**EXERCISE GOAL:** In the records that come next, find every line with "Video". Return those lines.

**EXERCISE DATA:**
.....

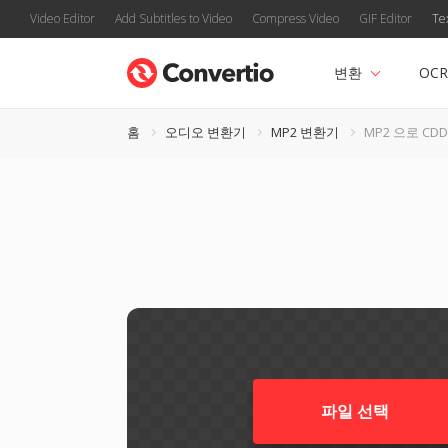
Video Editor
Add Subtitles to Video
Compress Video
GIF Editor
Te
변환
OCR
홈
오디오 변환기
MP2 변환기
MP2 으로 CDD
파일 선택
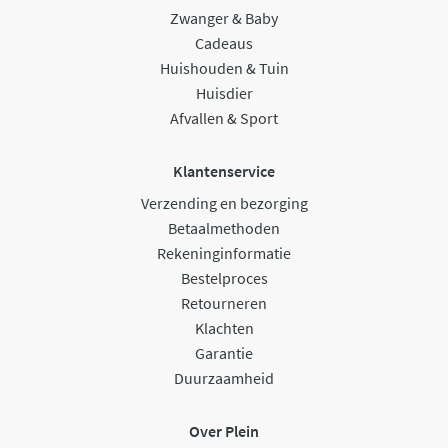
Zwanger & Baby
Cadeaus
Huishouden & Tuin
Huisdier
Afvallen & Sport
Klantenservice
Verzending en bezorging
Betaalmethoden
Rekeninginformatie
Bestelproces
Retourneren
Klachten
Garantie
Duurzaamheid
Over Plein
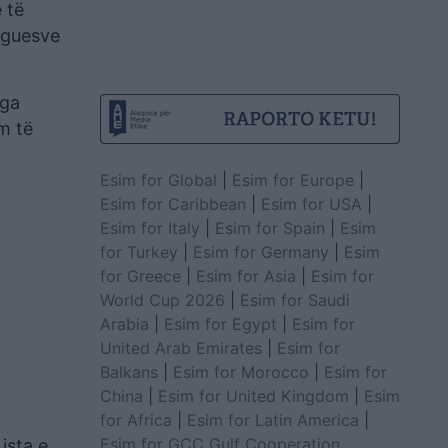
 të
zhguesve
nga
m të
Esim for Global
|
Esim for Europe
|
Esim for Caribbean
|
Esim for USA
|
Esim for Italy
|
Esim for Spain
|
Esim
for Turkey
|
Esim for Germany
|
Esim
for Greece
|
Esim for Asia
|
Esim for
World Cup 2026
|
Esim for Saudi
Arabia
|
Esim for Egypt
|
Esim for
United Arab Emirates
|
Esim for
Balkans
|
Esim for Morocco
|
Esim for
China
|
Esim for United Kingdom
|
Esim
for Africa
|
Esim for Latin America
|
Esim for GCC Gulf Cooperation
ista e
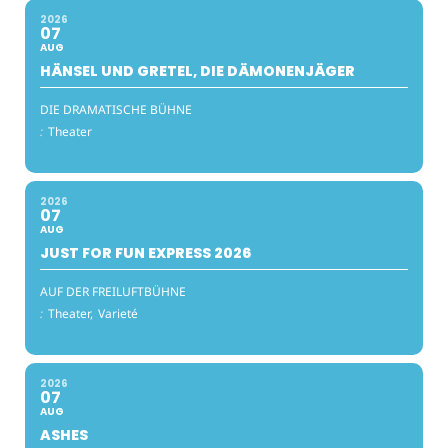
2026
07
AUG
HÄNSEL UND GRETEL, DIE DÄMONENJÄGER
DIE DRAMATISCHE BÜHNE
:
Theater
2026
07
AUG
JUST FOR FUN EXPRESS 2026
AUF DER FREILUFTBÜHNE
:
Theater,
Varieté
2026
07
AUG
ASHES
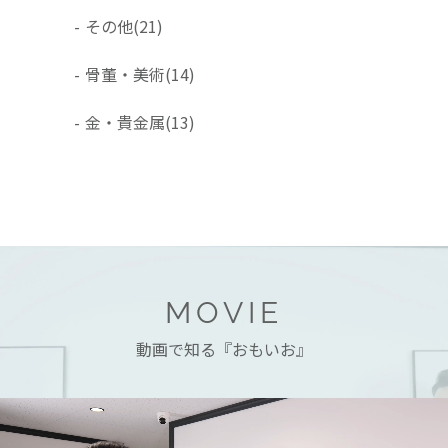
-
その他
(21)
-
骨董・美術
(14)
-
金・貴金属
(13)
MOVIE
動画で知る『おもいお』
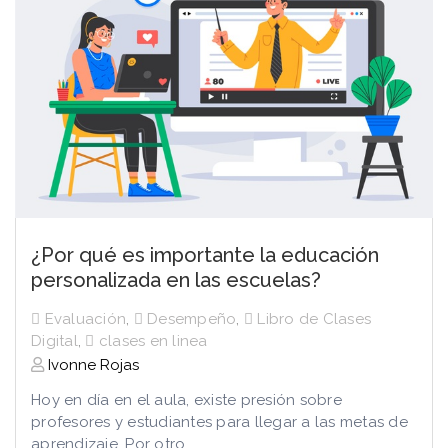
¿Por qué es importante la educación
personalizada en las escuelas?
Evaluación
,
Desempeño
,
Libro de Clases
Digital
,
clases en linea
Ivonne Rojas
Hoy en día en el aula, existe presión sobre
profesores y estudiantes para llegar a las metas de
aprendizaje. Por otro...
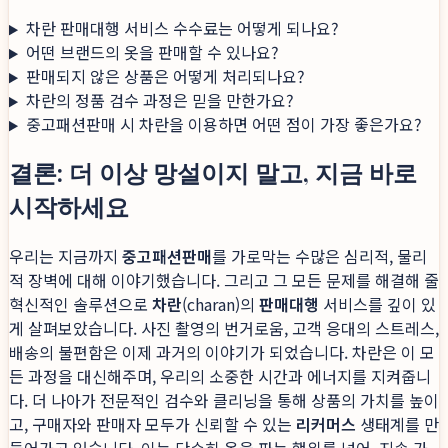
차란 판매대행 서비스 수수료는 어떻게 되나요?
어떤 브랜드의 옷을 판매할 수 있나요?
판매되지 않은 상품은 어떻게 처리되나요?
차란의 정품 검수 과정은 믿을 만한가요?
중고패션판매 시 차란을 이용하면 어떤 점이 가장 좋은가요?
결론: 더 이상 망설이지 말고, 지금 바로
시작하세요
우리는 지금까지
중고패션판매
를 가로막는 수많은 심리적, 물리
적 장벽에 대해 이야기했습니다. 그리고 그 모든 문제를 해결해 줄
혁신적인 솔루션으로
차란
(charan)의
판매대행
서비스를 깊이 있
게 살펴보았습니다. 사진 촬영의 번거로움, 고객 응대의 스트레스,
배송의 불편함은 이제 과거의 이야기가 되었습니다. 차란은 이 모
든 과정을 대신해주며, 우리의 소중한 시간과 에너지를 지켜줍니
다. 더 나아가 전문적인 검수와 클리닝을 통해 상품의 가치를 높이
고, 구매자와 판매자 모두가 신뢰할 수 있는
리커머스
생태계를 만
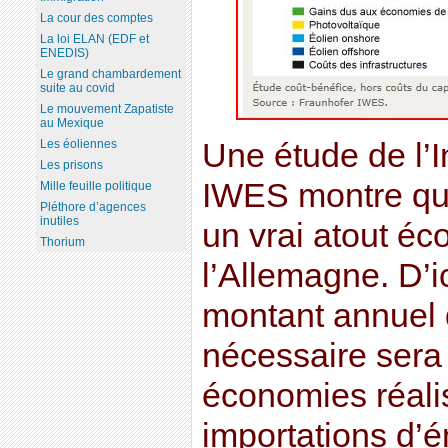
La cour des comptes
La loi ELAN (EDF et
ENEDIS)
Le grand chambardement
suite au covid
Le mouvement Zapatiste
au Mexique
Une étude de l’I
Les éoliennes
Les prisons
IWES montre qu
Mille feuille politique
Pléthore d’agences
inutiles
un vrai atout é
Thorium
l’Allemagne. D’i
montant annuel 
nécessaire sera 
économies réali
importations d’én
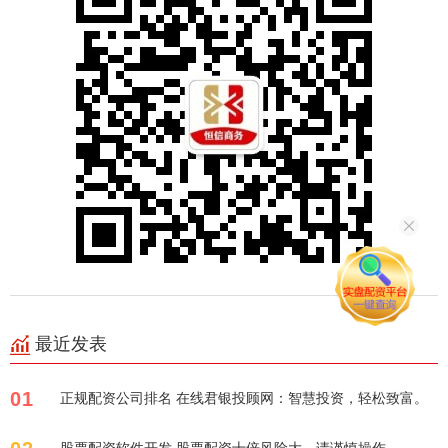
最近发表
01
正规配资公司排名 在线君银投顾网：智慧投资，轻松致富。
股票配资软件开发 股票配资十倍风险大，请谨慎操作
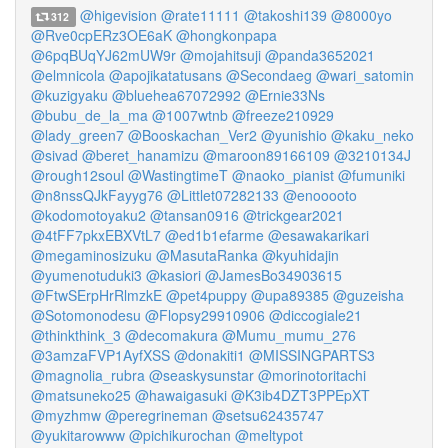
@higevision
@rate11111
@takoshi139
@8000yo
312
@Rve0cpERz3OE6aK
@hongkonpapa
@6pqBUqYJ62mUW9r
@mojahitsuji
@panda3652021
@elmnicola
@apojikatatusans
@Secondaeg
@wari_satomin
@kuzigyaku
@bluehea67072992
@Ernie33Ns
@bubu_de_la_ma
@1007wtnb
@freeze210929
@lady_green7
@Booskachan_Ver2
@yunishio
@kaku_neko
@sivad
@beret_hanamizu
@maroon89166109
@3210134J
@rough12soul
@WastingtimeT
@naoko_pianist
@fumuniki
@n8nssQJkFayyg76
@Littlet07282133
@enooooto
@kodomotoyaku2
@tansan0916
@trickgear2021
@4tFF7pkxEBXVtL7
@ed1b1efarme
@esawakarikari
@megaminosizuku
@MasutaRanka
@kyuhidajin
@yumenotuduki3
@kasiori
@JamesBo34903615
@FtwSErpHrRlmzkE
@pet4puppy
@upa89385
@guzeisha
@Sotomonodesu
@Flopsy29910906
@diccogiale21
@thinkthink_3
@decomakura
@Mumu_mumu_276
@3amzaFVP1AyfXSS
@donakiti1
@MISSINGPARTS3
@magnolia_rubra
@seaskysunstar
@morinotoritachi
@matsuneko25
@hawaigasuki
@K3ib4DZT3PPEpXT
@myzhmw
@peregrineman
@setsu62435747
@yukitarowww
@pichikurochan
@meltypot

.....

**TASK RESULT:**
Video Editor
Add Subtitles to Video
Compress Video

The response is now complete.